What this task involves
What lines in the records below mention "linejoin"? List them all.

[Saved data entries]
┌──
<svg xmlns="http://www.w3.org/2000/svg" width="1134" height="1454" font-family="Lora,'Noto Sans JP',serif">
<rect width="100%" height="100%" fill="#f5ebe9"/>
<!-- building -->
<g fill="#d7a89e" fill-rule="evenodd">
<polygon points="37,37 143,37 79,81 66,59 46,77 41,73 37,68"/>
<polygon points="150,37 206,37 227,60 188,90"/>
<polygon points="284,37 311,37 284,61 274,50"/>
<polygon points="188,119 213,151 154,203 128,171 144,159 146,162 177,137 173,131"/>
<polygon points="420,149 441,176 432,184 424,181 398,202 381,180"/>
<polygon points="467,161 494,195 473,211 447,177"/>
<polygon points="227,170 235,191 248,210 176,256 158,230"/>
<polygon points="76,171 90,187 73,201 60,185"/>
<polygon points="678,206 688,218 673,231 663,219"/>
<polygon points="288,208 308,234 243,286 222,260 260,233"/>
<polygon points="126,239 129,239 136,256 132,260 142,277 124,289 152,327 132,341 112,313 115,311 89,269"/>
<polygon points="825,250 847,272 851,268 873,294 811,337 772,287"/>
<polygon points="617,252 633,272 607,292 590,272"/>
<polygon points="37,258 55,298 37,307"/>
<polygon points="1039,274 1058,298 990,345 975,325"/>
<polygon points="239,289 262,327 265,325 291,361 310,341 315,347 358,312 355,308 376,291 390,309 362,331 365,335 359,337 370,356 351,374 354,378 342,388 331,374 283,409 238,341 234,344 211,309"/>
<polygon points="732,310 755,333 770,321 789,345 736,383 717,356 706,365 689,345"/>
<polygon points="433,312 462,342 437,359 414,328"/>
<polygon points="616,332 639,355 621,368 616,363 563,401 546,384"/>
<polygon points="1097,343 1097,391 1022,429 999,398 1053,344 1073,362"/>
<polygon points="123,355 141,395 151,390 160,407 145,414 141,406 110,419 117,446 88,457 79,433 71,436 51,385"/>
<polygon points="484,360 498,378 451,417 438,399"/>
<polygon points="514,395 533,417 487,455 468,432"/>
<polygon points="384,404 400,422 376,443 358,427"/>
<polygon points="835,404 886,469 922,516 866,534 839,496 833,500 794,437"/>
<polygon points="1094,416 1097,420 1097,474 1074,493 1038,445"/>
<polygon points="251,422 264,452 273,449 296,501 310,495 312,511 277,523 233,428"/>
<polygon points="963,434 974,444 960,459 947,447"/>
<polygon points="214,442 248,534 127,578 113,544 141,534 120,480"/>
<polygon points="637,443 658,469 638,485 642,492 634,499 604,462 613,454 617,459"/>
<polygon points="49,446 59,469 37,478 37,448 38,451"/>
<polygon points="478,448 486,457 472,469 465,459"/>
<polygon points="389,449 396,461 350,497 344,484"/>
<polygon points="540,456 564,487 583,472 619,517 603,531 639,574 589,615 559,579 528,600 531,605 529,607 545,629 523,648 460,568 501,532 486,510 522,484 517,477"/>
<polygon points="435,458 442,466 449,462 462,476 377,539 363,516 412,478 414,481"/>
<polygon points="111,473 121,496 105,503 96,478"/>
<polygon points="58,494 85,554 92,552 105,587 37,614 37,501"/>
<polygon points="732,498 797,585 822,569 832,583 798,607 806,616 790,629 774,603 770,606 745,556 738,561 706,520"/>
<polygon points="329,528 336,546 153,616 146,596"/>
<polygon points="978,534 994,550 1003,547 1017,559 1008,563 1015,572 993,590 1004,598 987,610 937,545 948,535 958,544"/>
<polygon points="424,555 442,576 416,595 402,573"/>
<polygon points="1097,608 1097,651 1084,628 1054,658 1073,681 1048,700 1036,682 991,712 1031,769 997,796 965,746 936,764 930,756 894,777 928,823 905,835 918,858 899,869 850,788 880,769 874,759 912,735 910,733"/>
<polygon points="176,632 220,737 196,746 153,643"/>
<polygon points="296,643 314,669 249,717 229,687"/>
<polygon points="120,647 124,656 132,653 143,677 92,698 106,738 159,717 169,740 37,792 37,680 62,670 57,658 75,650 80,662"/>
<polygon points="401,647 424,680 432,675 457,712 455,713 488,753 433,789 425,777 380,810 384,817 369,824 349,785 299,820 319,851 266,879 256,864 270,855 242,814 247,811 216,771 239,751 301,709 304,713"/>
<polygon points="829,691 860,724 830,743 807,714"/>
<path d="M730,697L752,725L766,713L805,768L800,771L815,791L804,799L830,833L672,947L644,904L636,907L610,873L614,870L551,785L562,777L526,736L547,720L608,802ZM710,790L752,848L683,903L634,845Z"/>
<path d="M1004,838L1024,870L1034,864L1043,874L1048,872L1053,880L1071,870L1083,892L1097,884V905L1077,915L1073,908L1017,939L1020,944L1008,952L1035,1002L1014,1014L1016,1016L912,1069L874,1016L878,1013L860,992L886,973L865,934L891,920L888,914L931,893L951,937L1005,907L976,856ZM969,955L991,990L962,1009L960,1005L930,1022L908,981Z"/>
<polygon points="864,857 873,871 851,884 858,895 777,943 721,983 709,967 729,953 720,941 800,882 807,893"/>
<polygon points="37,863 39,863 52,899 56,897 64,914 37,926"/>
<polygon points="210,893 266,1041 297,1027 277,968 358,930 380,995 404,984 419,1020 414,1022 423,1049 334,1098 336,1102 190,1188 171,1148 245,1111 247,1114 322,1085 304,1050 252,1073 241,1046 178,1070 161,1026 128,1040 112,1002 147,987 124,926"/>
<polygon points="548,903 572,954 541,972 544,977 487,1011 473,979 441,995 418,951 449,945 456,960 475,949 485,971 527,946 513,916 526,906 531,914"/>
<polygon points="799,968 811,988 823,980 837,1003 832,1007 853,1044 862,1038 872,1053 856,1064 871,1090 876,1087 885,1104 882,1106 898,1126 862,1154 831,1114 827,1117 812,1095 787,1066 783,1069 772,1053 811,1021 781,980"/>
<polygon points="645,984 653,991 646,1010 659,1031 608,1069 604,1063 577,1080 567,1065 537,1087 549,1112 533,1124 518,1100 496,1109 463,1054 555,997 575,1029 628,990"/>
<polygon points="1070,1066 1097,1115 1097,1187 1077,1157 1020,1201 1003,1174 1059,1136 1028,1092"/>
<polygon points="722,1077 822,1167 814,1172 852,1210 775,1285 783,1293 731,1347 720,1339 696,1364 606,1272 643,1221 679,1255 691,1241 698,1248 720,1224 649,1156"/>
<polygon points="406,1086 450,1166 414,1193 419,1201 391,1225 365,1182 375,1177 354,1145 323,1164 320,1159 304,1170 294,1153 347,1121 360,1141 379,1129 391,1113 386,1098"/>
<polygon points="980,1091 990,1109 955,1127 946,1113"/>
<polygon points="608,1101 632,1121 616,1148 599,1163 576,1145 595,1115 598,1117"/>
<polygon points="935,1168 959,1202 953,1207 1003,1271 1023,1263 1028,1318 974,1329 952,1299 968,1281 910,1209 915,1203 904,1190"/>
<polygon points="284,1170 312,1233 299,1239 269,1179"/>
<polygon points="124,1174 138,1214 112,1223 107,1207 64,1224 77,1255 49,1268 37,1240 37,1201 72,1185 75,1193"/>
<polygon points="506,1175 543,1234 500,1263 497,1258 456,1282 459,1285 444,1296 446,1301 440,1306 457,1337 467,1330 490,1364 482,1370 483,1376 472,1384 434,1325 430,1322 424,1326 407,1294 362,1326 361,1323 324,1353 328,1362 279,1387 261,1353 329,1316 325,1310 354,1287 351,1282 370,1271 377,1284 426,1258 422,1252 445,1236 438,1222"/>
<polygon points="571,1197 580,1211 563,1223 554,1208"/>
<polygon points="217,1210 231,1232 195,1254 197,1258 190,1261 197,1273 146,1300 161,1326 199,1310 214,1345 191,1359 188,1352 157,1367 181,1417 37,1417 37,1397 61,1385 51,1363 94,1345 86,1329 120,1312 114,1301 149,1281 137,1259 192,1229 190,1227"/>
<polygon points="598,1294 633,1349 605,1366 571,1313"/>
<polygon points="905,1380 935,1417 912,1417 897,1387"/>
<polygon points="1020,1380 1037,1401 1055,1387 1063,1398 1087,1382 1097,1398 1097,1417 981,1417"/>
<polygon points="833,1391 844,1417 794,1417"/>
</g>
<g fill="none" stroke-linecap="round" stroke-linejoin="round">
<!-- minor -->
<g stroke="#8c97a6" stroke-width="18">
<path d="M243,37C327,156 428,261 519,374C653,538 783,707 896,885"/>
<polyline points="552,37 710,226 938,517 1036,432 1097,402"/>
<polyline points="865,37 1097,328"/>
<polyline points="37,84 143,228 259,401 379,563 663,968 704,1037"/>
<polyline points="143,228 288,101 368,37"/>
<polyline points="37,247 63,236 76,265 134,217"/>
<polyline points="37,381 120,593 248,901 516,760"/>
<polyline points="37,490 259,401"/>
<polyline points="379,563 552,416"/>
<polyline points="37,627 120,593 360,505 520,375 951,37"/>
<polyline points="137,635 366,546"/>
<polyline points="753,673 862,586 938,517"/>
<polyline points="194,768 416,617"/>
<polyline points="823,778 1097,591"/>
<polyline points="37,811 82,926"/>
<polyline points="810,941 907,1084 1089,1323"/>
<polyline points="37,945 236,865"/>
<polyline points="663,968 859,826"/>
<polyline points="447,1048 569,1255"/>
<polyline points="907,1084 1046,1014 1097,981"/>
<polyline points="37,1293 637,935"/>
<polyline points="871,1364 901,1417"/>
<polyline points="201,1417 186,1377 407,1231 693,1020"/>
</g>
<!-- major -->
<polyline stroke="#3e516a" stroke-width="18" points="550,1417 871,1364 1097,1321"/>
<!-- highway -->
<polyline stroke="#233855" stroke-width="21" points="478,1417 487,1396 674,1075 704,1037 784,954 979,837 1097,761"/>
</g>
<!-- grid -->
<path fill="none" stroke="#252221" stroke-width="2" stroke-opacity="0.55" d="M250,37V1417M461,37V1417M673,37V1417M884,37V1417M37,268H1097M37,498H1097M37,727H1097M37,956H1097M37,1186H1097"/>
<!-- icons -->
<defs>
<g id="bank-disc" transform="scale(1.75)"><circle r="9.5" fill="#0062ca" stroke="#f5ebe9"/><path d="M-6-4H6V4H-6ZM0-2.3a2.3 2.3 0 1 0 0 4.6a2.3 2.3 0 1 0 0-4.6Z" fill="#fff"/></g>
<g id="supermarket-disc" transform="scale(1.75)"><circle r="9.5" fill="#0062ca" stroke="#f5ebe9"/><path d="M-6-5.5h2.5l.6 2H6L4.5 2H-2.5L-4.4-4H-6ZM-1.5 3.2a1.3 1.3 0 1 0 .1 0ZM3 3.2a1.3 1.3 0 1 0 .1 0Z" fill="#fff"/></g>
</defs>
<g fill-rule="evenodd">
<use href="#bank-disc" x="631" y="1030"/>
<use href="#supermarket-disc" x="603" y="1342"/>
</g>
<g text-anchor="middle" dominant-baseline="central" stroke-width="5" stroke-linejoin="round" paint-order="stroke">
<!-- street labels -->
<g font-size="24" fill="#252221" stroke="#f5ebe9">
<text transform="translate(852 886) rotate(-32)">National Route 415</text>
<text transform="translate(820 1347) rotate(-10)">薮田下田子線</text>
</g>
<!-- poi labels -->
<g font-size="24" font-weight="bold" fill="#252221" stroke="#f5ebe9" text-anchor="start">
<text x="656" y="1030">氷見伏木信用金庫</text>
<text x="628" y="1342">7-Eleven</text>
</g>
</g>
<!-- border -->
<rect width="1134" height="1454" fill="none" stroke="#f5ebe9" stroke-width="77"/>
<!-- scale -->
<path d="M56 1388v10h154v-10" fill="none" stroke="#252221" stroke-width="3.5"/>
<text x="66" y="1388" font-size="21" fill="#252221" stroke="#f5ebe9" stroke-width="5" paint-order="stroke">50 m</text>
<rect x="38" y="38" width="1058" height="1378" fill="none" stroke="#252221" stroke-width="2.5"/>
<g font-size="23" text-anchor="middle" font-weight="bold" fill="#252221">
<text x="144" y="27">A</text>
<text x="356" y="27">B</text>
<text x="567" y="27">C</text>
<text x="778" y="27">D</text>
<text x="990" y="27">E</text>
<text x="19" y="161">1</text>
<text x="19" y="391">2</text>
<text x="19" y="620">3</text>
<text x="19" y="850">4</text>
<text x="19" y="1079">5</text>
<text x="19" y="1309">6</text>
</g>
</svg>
└──
Solution to this problem
<g fill="none" stroke-linecap="round" stroke-linejoin="round">
<g text-anchor="middle" dominant-baseline="central" stroke-width="5" stroke-linejoin="round" paint-order="stroke">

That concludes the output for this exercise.